TASK PROMPT:
Extract each of the lines below and copy them out word for word.

LISTED ENTRIES:

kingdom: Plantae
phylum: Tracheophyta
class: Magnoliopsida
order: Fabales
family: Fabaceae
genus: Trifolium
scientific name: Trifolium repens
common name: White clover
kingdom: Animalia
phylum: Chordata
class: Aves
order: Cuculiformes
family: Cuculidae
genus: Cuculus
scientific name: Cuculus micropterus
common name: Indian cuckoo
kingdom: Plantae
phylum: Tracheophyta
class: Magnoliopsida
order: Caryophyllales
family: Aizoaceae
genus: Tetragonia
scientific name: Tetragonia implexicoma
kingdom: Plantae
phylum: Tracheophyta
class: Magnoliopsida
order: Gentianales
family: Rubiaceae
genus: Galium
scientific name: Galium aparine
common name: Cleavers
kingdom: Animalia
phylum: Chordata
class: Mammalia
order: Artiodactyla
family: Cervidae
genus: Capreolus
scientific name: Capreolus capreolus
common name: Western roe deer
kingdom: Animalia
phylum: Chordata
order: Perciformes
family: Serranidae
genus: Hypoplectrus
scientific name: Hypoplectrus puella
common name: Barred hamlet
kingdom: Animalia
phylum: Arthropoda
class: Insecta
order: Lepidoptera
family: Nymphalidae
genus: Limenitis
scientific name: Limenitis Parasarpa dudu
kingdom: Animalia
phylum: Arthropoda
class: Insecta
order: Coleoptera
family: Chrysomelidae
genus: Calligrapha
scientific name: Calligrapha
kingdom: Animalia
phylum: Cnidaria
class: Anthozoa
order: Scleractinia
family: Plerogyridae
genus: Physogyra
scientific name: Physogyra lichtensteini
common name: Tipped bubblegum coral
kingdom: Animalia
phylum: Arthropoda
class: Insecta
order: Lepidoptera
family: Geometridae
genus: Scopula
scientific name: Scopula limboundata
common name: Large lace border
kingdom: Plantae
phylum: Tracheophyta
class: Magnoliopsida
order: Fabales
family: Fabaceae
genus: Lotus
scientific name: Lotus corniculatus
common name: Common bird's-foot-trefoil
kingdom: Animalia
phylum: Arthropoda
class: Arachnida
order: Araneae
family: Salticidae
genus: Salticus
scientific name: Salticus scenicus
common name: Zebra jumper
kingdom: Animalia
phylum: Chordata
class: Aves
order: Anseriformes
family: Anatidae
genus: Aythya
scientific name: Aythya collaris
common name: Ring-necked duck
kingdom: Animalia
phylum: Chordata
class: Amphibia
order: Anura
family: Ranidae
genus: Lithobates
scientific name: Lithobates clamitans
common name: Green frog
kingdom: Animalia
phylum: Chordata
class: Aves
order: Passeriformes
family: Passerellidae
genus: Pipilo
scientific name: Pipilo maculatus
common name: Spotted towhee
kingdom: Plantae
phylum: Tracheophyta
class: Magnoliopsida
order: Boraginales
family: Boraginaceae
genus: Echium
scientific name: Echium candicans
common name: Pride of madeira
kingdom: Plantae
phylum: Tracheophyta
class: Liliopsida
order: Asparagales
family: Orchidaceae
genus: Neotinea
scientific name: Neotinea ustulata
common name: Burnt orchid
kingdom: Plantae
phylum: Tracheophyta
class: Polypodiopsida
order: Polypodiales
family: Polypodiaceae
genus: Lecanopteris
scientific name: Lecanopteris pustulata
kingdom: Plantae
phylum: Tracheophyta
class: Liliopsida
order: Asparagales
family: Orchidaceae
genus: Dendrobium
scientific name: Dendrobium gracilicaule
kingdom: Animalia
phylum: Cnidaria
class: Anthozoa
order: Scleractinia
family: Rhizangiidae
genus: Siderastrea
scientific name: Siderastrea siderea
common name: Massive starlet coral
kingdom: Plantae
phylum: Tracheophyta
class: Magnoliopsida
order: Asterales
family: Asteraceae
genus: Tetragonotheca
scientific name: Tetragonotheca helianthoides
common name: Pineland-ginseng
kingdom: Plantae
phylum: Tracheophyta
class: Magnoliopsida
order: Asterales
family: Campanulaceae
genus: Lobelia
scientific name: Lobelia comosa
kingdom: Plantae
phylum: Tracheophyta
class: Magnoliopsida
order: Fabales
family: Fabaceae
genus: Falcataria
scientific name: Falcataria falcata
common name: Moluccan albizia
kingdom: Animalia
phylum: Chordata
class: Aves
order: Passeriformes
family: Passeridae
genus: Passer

CORRECT OUTPUT:
kingdom: Plantae
phylum: Tracheophyta
class: Magnoliopsida
order: Fabales
family: Fabaceae
genus: Trifolium
scientific name: Trifolium repens
common name: White clover
kingdom: Animalia
phylum: Chordata
class: Aves
order: Cuculiformes
family: Cuculidae
genus: Cuculus
scientific name: Cuculus micropterus
common name: Indian cuckoo
kingdom: Plantae
phylum: Tracheophyta
class: Magnoliopsida
order: Caryophyllales
family: Aizoaceae
genus: Tetragonia
scientific name: Tetragonia implexicoma
kingdom: Plantae
phylum: Tracheophyta
class: Magnoliopsida
order: Gentianales
family: Rubiaceae
genus: Galium
scientific name: Galium aparine
common name: Cleavers
kingdom: Animalia
phylum: Chordata
class: Mammalia
order: Artiodactyla
family: Cervidae
genus: Capreolus
scientific name: Capreolus capreolus
common name: Western roe deer
kingdom: Animalia
phylum: Chordata
order: Perciformes
family: Serranidae
genus: Hypoplectrus
scientific name: Hypoplectrus puella
common name: Barred hamlet
kingdom: Animalia
phylum: Arthropoda
class: Insecta
order: Lepidoptera
family: Nymphalidae
genus: Limenitis
scientific name: Limenitis Parasarpa dudu
kingdom: Animalia
phylum: Arthropoda
class: Insecta
order: Coleoptera
family: Chrysomelidae
genus: Calligrapha
scientific name: Calligrapha
kingdom: Animalia
phylum: Cnidaria
class: Anthozoa
order: Scleractinia
family: Plerogyridae
genus: Physogyra
scientific name: Physogyra lichtensteini
common name: Tipped bubblegum coral
kingdom: Animalia
phylum: Arthropoda
class: Insecta
order: Lepidoptera
family: Geometridae
genus: Scopula
scientific name: Scopula limboundata
common name: Large lace border
kingdom: Plantae
phylum: Tracheophyta
class: Magnoliopsida
order: Fabales
family: Fabaceae
genus: Lotus
scientific name: Lotus corniculatus
common name: Common bird's-foot-trefoil
kingdom: Animalia
phylum: Arthropoda
class: Arachnida
order: Araneae
family: Salticidae
genus: Salticus
scientific name: Salticus scenicus
common name: Zebra jumper
kingdom: Animalia
phylum: Chordata
class: Aves
order: Anseriformes
family: Anatidae
genus: Aythya
scientific name: Aythya collaris
common name: Ring-necked duck
kingdom: Animalia
phylum: Chordata
class: Amphibia
order: Anura
family: Ranidae
genus: Lithobates
scientific name: Lithobates clamitans
common name: Green frog
kingdom: Animalia
phylum: Chordata
class: Aves
order: Passeriformes
family: Passerellidae
genus: Pipilo
scientific name: Pipilo maculatus
common name: Spotted towhee
kingdom: Plantae
phylum: Tracheophyta
class: Magnoliopsida
order: Boraginales
family: Boraginaceae
genus: Echium
scientific name: Echium candicans
common name: Pride of madeira
kingdom: Plantae
phylum: Tracheophyta
class: Liliopsida
order: Asparagales
family: Orchidaceae
genus: Neotinea
scientific name: Neotinea ustulata
common name: Burnt orchid
kingdom: Plantae
phylum: Tracheophyta
class: Polypodiopsida
order: Polypodiales
family: Polypodiaceae
genus: Lecanopteris
scientific name: Lecanopteris pustulata
kingdom: Plantae
phylum: Tracheophyta
class: Liliopsida
order: Asparagales
family: Orchidaceae
genus: Dendrobium
scientific name: Dendrobium gracilicaule
kingdom: Animalia
phylum: Cnidaria
class: Anthozoa
order: Scleractinia
family: Rhizangiidae
genus: Siderastrea
scientific name: Siderastrea siderea
common name: Massive starlet coral
kingdom: Plantae
phylum: Tracheophyta
class: Magnoliopsida
order: Asterales
family: Asteraceae
genus: Tetragonotheca
scientific name: Tetragonotheca helianthoides
common name: Pineland-ginseng
kingdom: Plantae
phylum: Tracheophyta
class: Magnoliopsida
order: Asterales
family: Campanulaceae
genus: Lobelia
scientific name: Lobelia comosa
kingdom: Plantae
phylum: Tracheophyta
class: Magnoliopsida
order: Fabales
family: Fabaceae
genus: Falcataria
scientific name: Falcataria falcata
common name: Moluccan albizia
kingdom: Animalia
phylum: Chordata
class: Aves
order: Passeriformes
family: Passeridae
genus: Passer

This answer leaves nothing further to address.